I have a categorical variable (in character structure) that is dummy coded in the following manner xx-xxxx. The first 2 digits of the dummy code are significant for categorizing the responses. I would like to be able to bin the responses according to these first 2 digits. For example, there are 28 responses dummy coded as 11-xxxx. I would like to combine all 28 of these responses into one response. I would, therefore, like to be able to convert the dummy coded categorical variable to a quantitative variable so I can more efficiently bin the responses according to these first 2 digits. Is there an R function for making this conversion?

Image of the Frequency Distribution of the first few responses for the variable

I am a beginner coder and this is my first time posting to stack overflow. Thank you for your help!

dput(data$H4LM18) Sample

  • If you're using the tidyverse, [this answer](https://stackoverflow.com/a/44424567/10898875) illustrates a neat way to make a new column from the first two digits of the dummy code. (The other answers to that question have other options you could explore.) – A. S. K. Dec 04 '19 at 20:31
  • Thanks for your input! I am looking to bin the responses so I can graph them so I'm afraid organizing them into columns won't be sufficient. – user12481858 Dec 04 '19 at 21:31
  • Do you want the final data frame to have one row per first two digits of the code (`11`, etc.)? Or are you looking for a column that encodes which "bin" the row goes in so that you can process the data frame more efficiently downstream? – A. S. K. Dec 04 '19 at 21:47
  • I would like the final data frame to have one row per first two digits of the code. – user12481858 Dec 05 '19 at 21:03
  • That's helpful. Can you post a sample of your data, using `dput`? – A. S. K. Dec 05 '19 at 23:29
  • I just added a picture of a sample of my data to the original post. – user12481858 Dec 06 '19 at 03:53
  • I doubt that blurring the distinction between categorical and numerical variables is a reliable way to group categorical variables.

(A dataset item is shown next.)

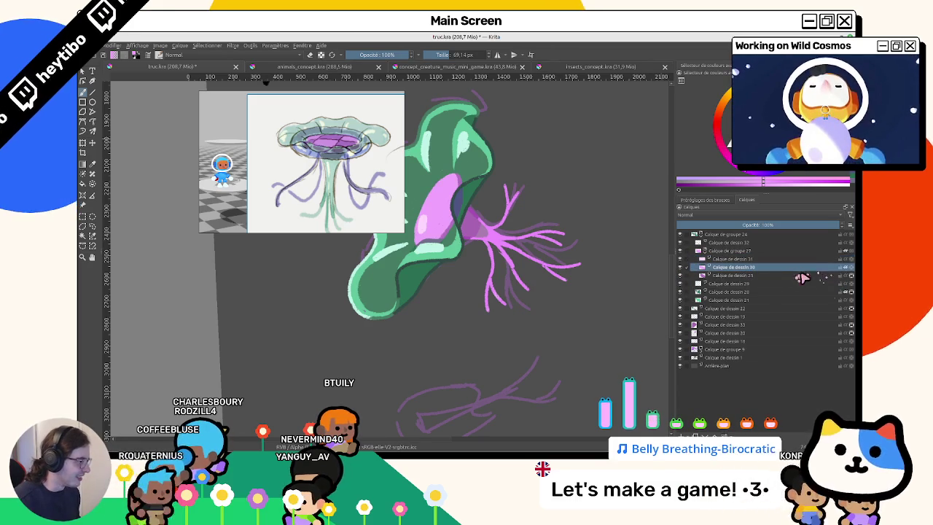
drag(558, 319, 462, 269)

This sounds like an [XY problem](https://meta.stackexchange.com/q/66377/357835). – John Coleman Dec 06 '19 at 03:56

1 Answers1

0

I was able to receive help from a Help Desk and we successfully binned the variable according to the first two digits of the dummy code.

Here is code used for the dataset data and the variable H4LM18:

data$jobcategory<-data$H4LM18

data$jobbracket <- unlist(lapply((strsplit(data$jobcategory, "-")),function(x){x[1]}))#[c(T, F)]

By splitting the dummy code of the responses at the dash ("-") we were able to categorize the responses according to the first two digits of the dummy code alone.